- Athiyuthu Location in Tamil Nadu, India Athiyuthu Athiyuthu (India)
- Coordinates: 9°25′40″N 78°54′15″E﻿ / ﻿9.42778°N 78.90417°E
- Country: India
- State: Tamil Nadu
- District: Ramanathapuram

Languages
- • Official: Tamil
- Time zone: UTC+5:30 (IST)
- PIN: 623513
- Telephone code: 04567
- Nearest city: Ramanathapuram
- Lok Sabha constituency: Ramanathapuram
- Vidhan Sabha constituency: Tiruvadanai

= Athiyuthu =

Athiyuthu is a village located 17 km(10 Miles) from the center of Ramanathapuram district, Tamil Nadu, India. It has some similar places nearby, such as Chittarkottai, Panaikulam, Pudhuvalasai Alagankulam and Aatrangarai.

== Panchayat ==
Athiyuthu is a village panchayat for three villages namely Athiyuthu, Kovilkarai and Iraniyanvalasai which has 9 wards.

== Demography==
Muslims are the majority community in this village, and are served by the Athiyuthu Jamiya Masjid mosque. There is also an Islamic pilgrimage center Pattani Shahib Dargah. This region is notable because Dalits began converting en-masse to Islam.
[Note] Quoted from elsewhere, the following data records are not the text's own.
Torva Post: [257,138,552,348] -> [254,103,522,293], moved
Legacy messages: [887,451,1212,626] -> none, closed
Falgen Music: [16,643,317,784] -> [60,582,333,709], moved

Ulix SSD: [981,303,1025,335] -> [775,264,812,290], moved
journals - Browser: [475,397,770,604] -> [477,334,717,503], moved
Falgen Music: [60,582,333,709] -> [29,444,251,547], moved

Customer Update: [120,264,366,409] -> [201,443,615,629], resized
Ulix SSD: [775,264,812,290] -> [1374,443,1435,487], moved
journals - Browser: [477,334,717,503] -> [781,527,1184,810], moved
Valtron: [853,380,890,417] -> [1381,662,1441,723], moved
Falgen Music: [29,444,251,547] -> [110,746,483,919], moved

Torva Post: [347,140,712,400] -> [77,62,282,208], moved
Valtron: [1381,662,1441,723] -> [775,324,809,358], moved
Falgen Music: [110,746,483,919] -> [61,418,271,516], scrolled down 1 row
Two major areas for Muslims namely Athiyuthu Palaya Theru Jamaliya Muslim valibar sangam (JMVS) and Ramzan nagar vahidhiya Muslim valibar sangam (VMVS) which are controlled by Athiyuthu Muslim Jamath and Ramzan Nagar Muslim Jamath respectively.

For Hindus, Idayar Theru, Colony and many more areas. A temple named Bagavathy Amman Temple is also in the area, as are temples like Vinayagar temple, Muneeswarar temple, and Visalatchi temple.

== Education ==
Many educational Institutions like Syed Ammal Matriculation School, Syed Ammal Hr. Sec. School, Naziya Matriculation School, Mohamedia Hr. Sec.School, Bukhariya Matriculation School, Velumanickam Matriculation school, MG Public Matriculation School, Bahurdeen Hr.Sec. School, Krishna International school, Shifan Global Academy are some of the schools here and Syed Ammal Arts and Science college, Syed Hameedha Arts and Science College, Thasim Beevi Abdul Kadher College for Women, Syed Ammal Engineering College, Mohamed Sathak Engineering College, Mohamed Sathak Polytechnic College are the colleges here.

== Economy ==
Athiyuthu is an Agricultural-based village in which half of the land areas in it are agricultural lands. The people had cultivated many varieties of crops but now only Paddy due to the climatic changes and many people had sold their lands. Most of the people had been moved to Malaysia, Singapore and so on.

== Bus routes ==
There are state buses connecting to Ramanathapuram running every hour. Private buses connect the city with Chennai and Rameshwaram, visiting Athiyuthu.